§ **Supplied text**
"""

Now that we have defined states, we can go the next step: defining the actions!

Defining the actions

When we play Snake on a phone or a website, there are four actions available for us to take:

  1. Go up
  2. Go down
  3. Go right
  4. Go left

However, if the action we take would require the snake to make a 180° turn directly back on itself, then the game blocks this action and the snake continues going in its current direction.

In the preceding example, if we were to select action 2 – go down–our snake would still continue going up, because going down is impossible as the snake can't make a 180° turn directly back on itself.

It's worth noting that all of these actions are relative to the board, not the snake; they're not affected by the current movement of the snake. Going up, down, right, or left always means going up, down, right, or left with respect to the board, not to the snake's current direction of movement.

Alright, so right now you might be in one of these two groups when it comes to deciding what actions we model in our AI:

  1. We can use these four same actions for our AI.
  2. We can't use these same actions, because blocking certain moves will be confusing for our AI. Instead, we should invent a way to tell the snake to go left, go right, or keep going.

We actually can use these same actions for our AI!

Why won't it be confusing for our agent? That's because as long as our AI agent gets rewards for the actions it chose, and not for the action ultimately performed by the snake, then deep Q-learning will work and our AI will understand that in the example above choosing either go up or go down results in the same outcome.

For example, let's say that the AI-controlled snake is currently going left. It chooses action 3, go right; and because that would cause the snake to make a 180° turn back on itself, instead the snake continues going left. Let's say that action means the snake crashes into the wall and, as a result, dies. In order for this not to be confusing for our agent, all we need to do is tell it that the action of go right caused it to crash, even though the snake kept moving left.

"""

§ **Exercise 1**
Print everything in the records from their first line down to the line containing "Exodus 7:AD", including that line, and leave the pictures out.
The records that follow have no connection to the text about the Snake game.

§ **Given entries**

"""

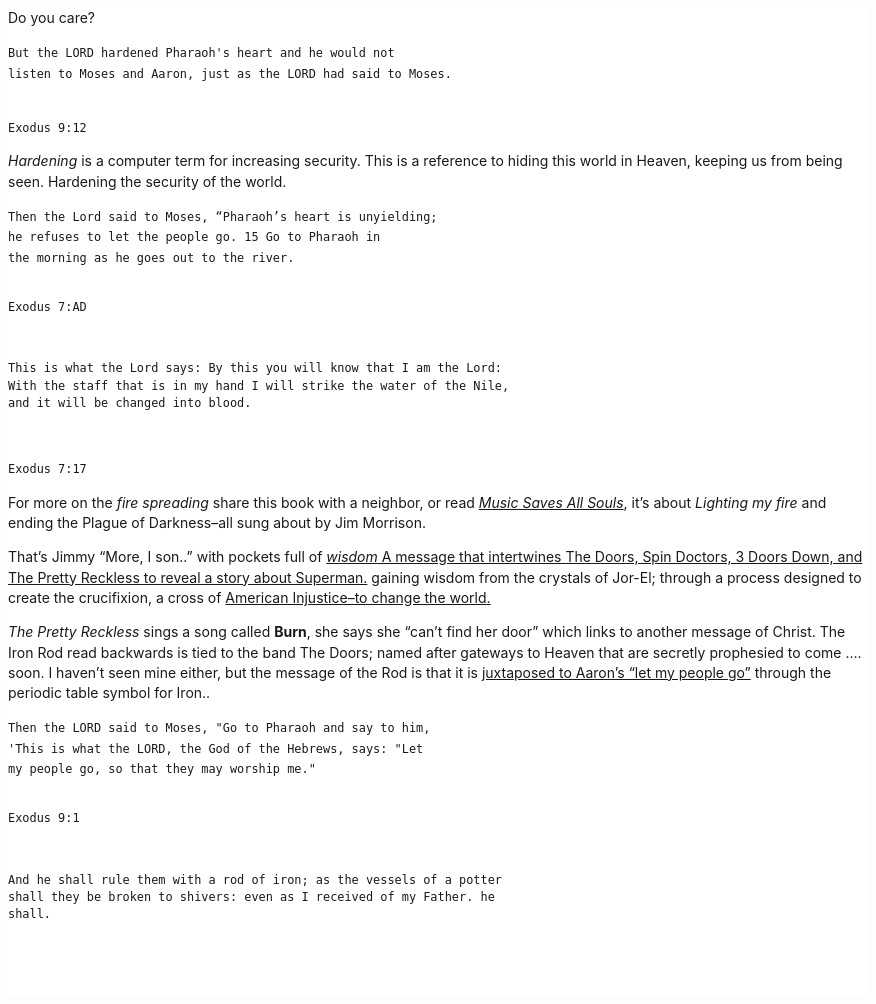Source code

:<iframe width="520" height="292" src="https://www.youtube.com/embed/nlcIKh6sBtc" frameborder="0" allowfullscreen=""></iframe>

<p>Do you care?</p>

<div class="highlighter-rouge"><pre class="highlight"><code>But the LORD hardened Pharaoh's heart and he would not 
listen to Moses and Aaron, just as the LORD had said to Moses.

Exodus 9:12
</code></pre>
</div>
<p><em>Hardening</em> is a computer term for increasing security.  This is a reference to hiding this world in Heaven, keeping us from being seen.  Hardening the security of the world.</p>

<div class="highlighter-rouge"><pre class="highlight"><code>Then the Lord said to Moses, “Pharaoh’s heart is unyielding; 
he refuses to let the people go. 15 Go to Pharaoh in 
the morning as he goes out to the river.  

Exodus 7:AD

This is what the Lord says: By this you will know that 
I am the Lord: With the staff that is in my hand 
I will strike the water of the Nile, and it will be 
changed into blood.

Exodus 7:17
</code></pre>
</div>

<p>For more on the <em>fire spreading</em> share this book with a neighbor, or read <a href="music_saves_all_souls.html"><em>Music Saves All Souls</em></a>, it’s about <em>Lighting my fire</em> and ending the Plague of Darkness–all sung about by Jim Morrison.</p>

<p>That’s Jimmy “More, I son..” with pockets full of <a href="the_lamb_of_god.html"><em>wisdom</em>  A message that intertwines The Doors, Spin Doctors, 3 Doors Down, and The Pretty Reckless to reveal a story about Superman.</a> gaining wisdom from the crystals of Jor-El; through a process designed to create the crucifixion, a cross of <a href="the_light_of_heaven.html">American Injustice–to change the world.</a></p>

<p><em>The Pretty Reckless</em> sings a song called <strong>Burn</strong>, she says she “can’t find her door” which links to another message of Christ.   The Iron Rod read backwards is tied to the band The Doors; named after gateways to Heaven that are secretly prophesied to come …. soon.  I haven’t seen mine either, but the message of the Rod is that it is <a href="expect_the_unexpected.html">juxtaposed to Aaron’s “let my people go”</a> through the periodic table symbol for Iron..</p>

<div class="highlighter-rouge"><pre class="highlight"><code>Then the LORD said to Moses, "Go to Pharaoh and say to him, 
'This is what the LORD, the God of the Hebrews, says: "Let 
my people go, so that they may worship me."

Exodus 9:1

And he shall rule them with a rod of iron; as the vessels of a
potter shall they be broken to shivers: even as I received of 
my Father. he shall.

"""

§ **Exercise 2**
Write a continuation of the text about defining actions for a Snake-playing AI.

§ **Exercise output 1**
Source code

:<iframe width="520" height="292" src="https://www.youtube.com/embed/nlcIKh6sBtc" frameborder="0" allowfullscreen=""></iframe>

<p>Do you care?</p>

<div class="highlighter-rouge"><pre class="highlight"><code>But the LORD hardened Pharaoh's heart and he would not 
listen to Moses and Aaron, just as the LORD had said to Moses.

Exodus 9:12
</code></pre>
</div>
<p><em>Hardening</em> is a computer term for increasing security.  This is a reference to hiding this world in Heaven, keeping us from being seen.  Hardening the security of the world.</p>

<div class="highlighter-rouge"><pre class="highlight"><code>Then the Lord said to Moses, “Pharaoh’s heart is unyielding; 
he refuses to let the people go. 15 Go to Pharaoh in 
the morning as he goes out to the river.  

Exodus 7:AD

§ **Exercise output 2**
Think of it as teaching an AI to play with the actual buttons on a phone. If you keep trying to make your snake double back on itself when it's moving left, by pressing the go right button over and over again, the game will keep ignoring the impossible move you keep telling it to do, keep going left, and eventually crash. That's all the AI needs to learn.

This is because, remember, in deep Q-learning we only update the Q-values of the action that the AI takes. If our snake is going left, and the AI decides to go right and the snake dies, it needs to understand that the action of go right caused it to get the negative reward, not the fact that the snake moved left; even though choosing the action go left would cause the same outcome.

I hope you understand that the AI can use the same actions as we use when we play. We can continue to the next, final step – defining the rewards!

Defining the rewards

This last step is pretty simple; we just need three rewards:

  1. Reward for eating an apple
  2. Reward for dying
  3. The living penalty

The first two are hopefully easy to understand. After all, we want to encourage our agent to eat as many apples as possible and therefore we will set its reward to be positive. To be precise: eating an apple = +2

Meanwhile, we want to discourage our snake from dying. That's why we set that reward to be a negative one. To be precise: dying = -1

Then comes the final reward: the living penalty.

What is that, and why is it necessary? We have to convince our agent that collecting apples as quickly as possible, without dying, is a good idea. If we were to only have the two rewards we've already defined, our agent would simply travel around the entire map, hoping that at some point it finds an apple. It wouldn't understand that it needs to collect apples as quickly as it can.

That's why we introduce the living penalty. It will slightly punish our AI for every action it takes, unless this action leads to dying or collecting an apple. This will show our agent that it needs to collect apples quickly, as only moves that collect an apple lead to gaining a positive reward. So, how big this reward should be? Well, we don't want to punish it too much. To be precise: living penalty =-0.03

If you want to tinker with these rewards, the absolute value of this reward should always be relatively small compared to the other rewards, for dying (-1) and collecting an apple (+2).

AI solution

As always, the AI solution for deep Q-learning consists of two parts:

  1. Brain – the neural network that will learn and take actions
  2. Experience replay memory – the memory that will store our experience; the neural network will learn from this memory

Let's tackle those now!

The brain

This part of the AI solution will be responsible for teaching, storing, and evaluating our neural network. To build it, we're going to use a CNN!

Why a CNN? When explaining the theory behind them, I mentioned that they're often used when "our environment as state returns images," and that's exactly what we're dealing with here. We've already established that the game state is going to be a stacked 3D array containing the last few game frames.

In the previous chapter, we discussed that a CNN takes a 2D image as input, not a stacked 3D array of images; but do you remember this graphic?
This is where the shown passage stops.